Radiation-induced effects can be separated into early and late effects. Radiation mucositis is an acute reaction, like that experienced with chemotherapy. Another early complication is xerostomia, which arises from radiation damage to the salivary glands, and causes altered salivary composition and decreased salivary flow rate.24 Impaired salivary function can impede oral function, lead to a burning sensation, taste disturbances and increased susceptibility to oral infections and dental caries.25 Moistening agents and saliva substitutes are advised for symptomatic relief and to aid function. A high-fluoride regimen should be implemented to prevent development of dental caries. Late effects of radiation include trismus and osteoradionecrosis. Trismus develops 3–6 months after radiation and is often life-long. It is attributed to muscle and ligament fibrosis and scarring, which causes a loss of flexibility and extension.24,25 Osteoradionecrosis has a similar clinical presentation to MRONJ and arises as a result of the irreversible damage to the osteocytes and microvascular system of the jaw from the radiation.

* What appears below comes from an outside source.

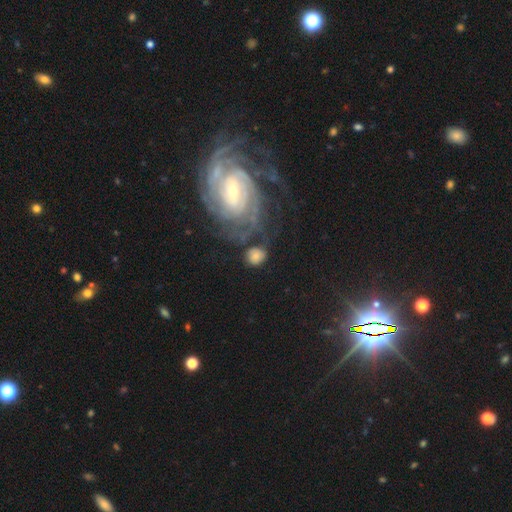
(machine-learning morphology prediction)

In the current case these are unlikely as very low radiation doses were delivered compared to those routinely given.
Conclusion
This case demonstrates the difficulty in diagnosing lymphomas in the HNR and consequent delay in necessary treatment. Although lymphomas are an uncommon diagnosis, they cannot be dismissed when diagnosing HNR pathologies due to their diverse clinical presentation.